My business partner spearheaded this effort and we are merging with another company called WebStrategies Inc and I will work 2/3 time through the end of January 2017.
I’m following my heart
Funny how this merger was my dream 5 years ago. But my life has changed and focusing on suicide prevention and mental illness initiatives is the direction I must go in.
I am, by nature, creative, innovative and a writer/speaker. I am by nature, bold and forward thinking. Passionate is probably how I’d describe myself if I had to do it in one word. And I know my shortcomings, too and will look to others to fill those roles when I figure out the direction I go in.
This is a scary yet exciting move.
After investing $275,000 in Charles’ care over 5 years, something I’d do all over again, I don’t have the luxury of “retiring” permanently. I will still need to make a living.

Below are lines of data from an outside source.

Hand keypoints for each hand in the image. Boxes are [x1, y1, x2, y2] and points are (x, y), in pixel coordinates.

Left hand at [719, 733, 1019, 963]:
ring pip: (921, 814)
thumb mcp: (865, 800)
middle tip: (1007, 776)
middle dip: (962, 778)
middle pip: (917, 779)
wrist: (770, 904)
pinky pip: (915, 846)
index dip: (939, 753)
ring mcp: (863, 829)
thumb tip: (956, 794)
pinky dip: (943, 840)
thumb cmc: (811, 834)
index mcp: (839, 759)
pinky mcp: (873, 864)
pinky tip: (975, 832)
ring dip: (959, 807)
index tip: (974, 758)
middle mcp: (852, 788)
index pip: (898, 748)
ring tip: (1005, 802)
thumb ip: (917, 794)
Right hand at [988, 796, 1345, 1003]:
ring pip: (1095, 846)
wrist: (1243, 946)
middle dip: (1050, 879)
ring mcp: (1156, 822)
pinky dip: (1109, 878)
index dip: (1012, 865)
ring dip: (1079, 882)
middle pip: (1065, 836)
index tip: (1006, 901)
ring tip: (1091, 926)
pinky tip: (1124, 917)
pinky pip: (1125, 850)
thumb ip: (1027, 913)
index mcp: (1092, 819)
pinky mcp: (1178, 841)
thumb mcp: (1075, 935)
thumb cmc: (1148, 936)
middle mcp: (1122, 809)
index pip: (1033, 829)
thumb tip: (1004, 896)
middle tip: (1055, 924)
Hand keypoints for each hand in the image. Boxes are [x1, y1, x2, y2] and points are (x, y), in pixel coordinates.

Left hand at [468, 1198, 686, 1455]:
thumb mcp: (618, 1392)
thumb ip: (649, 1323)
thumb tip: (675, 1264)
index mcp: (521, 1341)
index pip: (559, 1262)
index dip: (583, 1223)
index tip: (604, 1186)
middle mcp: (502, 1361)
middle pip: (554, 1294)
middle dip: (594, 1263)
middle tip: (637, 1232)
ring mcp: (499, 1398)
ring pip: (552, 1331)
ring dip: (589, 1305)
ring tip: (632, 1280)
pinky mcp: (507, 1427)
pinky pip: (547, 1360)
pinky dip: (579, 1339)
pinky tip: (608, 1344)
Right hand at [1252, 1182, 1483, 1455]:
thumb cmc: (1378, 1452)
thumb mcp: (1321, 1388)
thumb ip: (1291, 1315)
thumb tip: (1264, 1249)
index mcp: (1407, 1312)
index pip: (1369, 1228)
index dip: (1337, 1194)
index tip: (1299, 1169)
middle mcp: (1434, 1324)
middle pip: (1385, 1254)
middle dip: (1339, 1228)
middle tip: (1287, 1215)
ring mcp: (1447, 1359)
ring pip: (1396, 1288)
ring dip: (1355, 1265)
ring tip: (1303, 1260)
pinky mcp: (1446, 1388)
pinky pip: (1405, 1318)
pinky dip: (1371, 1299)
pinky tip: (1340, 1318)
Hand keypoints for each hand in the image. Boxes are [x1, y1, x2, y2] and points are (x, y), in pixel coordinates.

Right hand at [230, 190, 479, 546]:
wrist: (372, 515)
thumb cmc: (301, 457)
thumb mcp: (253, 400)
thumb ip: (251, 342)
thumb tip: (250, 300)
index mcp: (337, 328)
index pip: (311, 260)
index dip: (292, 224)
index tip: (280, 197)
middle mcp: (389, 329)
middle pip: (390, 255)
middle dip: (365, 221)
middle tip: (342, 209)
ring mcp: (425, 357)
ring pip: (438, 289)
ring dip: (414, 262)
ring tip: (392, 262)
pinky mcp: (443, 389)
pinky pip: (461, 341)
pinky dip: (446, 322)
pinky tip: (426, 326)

I am not sure how it will all work out but I just have to have faith that it will.
So what’s on the horizon?
- Building the audience for this blog so we can achieve positive change (possibly getting a sponsor)
- Seeing my social media school program come to life which is already happening plus other suicide prevention initiatives under the Charles Aubrey Rogers Fund at Beacon Tree Foundation
- Becoming more involved in Beacon Tree Foundation and American Foundation of Suicide Prevention
- Starting a book on my story
- Securing paid speaking engagements (conferences for example) on:
- My story of suicide loss and how I have found purpose and hope
- Social media marketing for businesses and especially for non-profits
- Personal branding. How do you figure out your personal brand and what are the next steps?
- Women supporting women in business
- Creating an affordable way for non-profits to create content and have a more active social media presence
- Consulting on content (writing) and social media since I have expertise in this
- Proving a concept on marketing that has never been focused on
It’s a lot, I know. The list has at least been pared down from 12!